"Ai, meu pai". Os filhos de Víctor Bustos, um dos pelo menos 12 civis mortos após protestarem contra a questionada reeleição do presidente Nicolás Maduro, choram inconsoláveis, enquanto abraçam o caixão disposto na sala de sua casa humilde.

"Tiraram sua vida injustamente, não era uma pessoa ruim, nenhum malandro, ele só saiu...", soluça Jennifer Ibarra, prima de Víctor, sem conseguir completar a frase.

Francisco Bueno, também primo deste trabalhador de 35 anos que caiu ao ser baleado, comenta que sua morte "supostamente foi pelas mãos da polícia" de Valencia, no estado de Carabobo (centro-norte), governado pelo chavismo.

Eram eles "que estavam atirando, não estavam atirando com balas de borracha, mas com balas reais, e foi um dos meus primos que caiu nessa oportunidade", afirma.

Víctor foi um dos venezuelanos que foi às ruas expressar descontentamento com os resultados anunciados após a meia-noite de domingo pelo Conselho Nacional Eleitoral (CNE), acusado de favorecer o governo, e cuja apuração foi qualificada de fraudulenta pela oposição.

Segundo testemunhas, Víctor, pai de uma adolescente de 16 anos e de dois meninos, de 10 e um ano, levou um tiro no peito na terça-feira.

"Se você está em uma passeata pacífica, não deveriam exercer a força, nem atirar em cidadãos. Não podem matar o país, o povo, as pessoas que saem para defender seu voto, a lutar por uma Venezuela melhor", reforça Bueno em frente à casa onde era velado o corpo de Víctor, que trabalhava em uma fábrica de plásticos.

A líder opositora María Corina Machado, protagonista da campanha do candidato Edmundo González Urrutia, principal adversário de Maduro nas eleições presidenciais e cuja vitória no pleito é reivindicada pela oposição, denunciou uma "escalada cruel e repressiva do regime".

"Essa é a resposta criminosa de Maduro ao povo venezuelano, que foi às ruas em família, em comunidade, para defender sua decisão soberana de ser livres. Estes crimes não ficarão impunes", disse Machado na rede social X.

- "Ele não é um terrorista" -

Ao luto pelas mortes, soma-se a angústia pelas centenas de presos que tanto a Procuradoria quanto o governo de Maduro descrevem como "delinquentes" e "terroristas" supostamente contratados pela oposição para desestabilizar o país.

Dezenas de familiares se reúnem em frente a um quartel-general em Valencia, esperando ansiosamente por notícias de seus entes queridos. Segundo a ONG Fórum Penal, 46 pessoas foram detidas nesta cidade.

Niurka Mendoza, de 38 anos, não tem notícias do filho, Ángel, de 19 anos, desde que ele foi detido durante uma manifestação no dia seguinte à votação.

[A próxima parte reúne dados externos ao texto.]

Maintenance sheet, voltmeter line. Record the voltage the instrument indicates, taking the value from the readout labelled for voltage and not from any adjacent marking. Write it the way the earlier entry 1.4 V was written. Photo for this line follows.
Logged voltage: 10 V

"Disseram que o prenderam porque estava nos protestos e o estão acusando de terrorismo. Não é verdade, ele não é terrorista", diz Mendoza. Ele conta que seu filho foi detido juntamente com dois menores de idade.

O procurador-geral, Tarek William Saab, disse na quarta-feira que há 1.062 detidos por "atitudes facínoras".

Entre as acusações que enfrentam estão "incitação ao ódio" e "terrorismo", crime que pode levar à pena máxima de 30 anos de prisão na Venezuela. 

"Não haverá clemência, haverá justiça", disse Saab, de viés governista.

Luis Armando Betancourt, coordenador da ONG Fórum Penal em Carabobo, informou que os detidos "não puderam ter acesso a seus familiares, a advogados, e têm tido violados o devido processo e o direito à defesa".

Muitos são transferidos para "instalações militares, o que é completamente ilegal e inconstitucional", denunciou.

A angústia provocada pela incerteza do paradeiro dos detidos se mistura com a tristeza que invade os que perderam entes queridos para a repressão.

"Fico muito decepcionado com o que aconteceu porque uma frase muito popular que nosso libertador Simón Bolívar disse foi 'Maldito o soldado que levanta suas armas contra o povo'", comentou Adonis Alvarado, outro familiar de Víctor Bustos.

"E foi isto que ocorreu. Levantaram as armas contra o povo e meu primo acabou sendo assassinado no ato", acrescentou.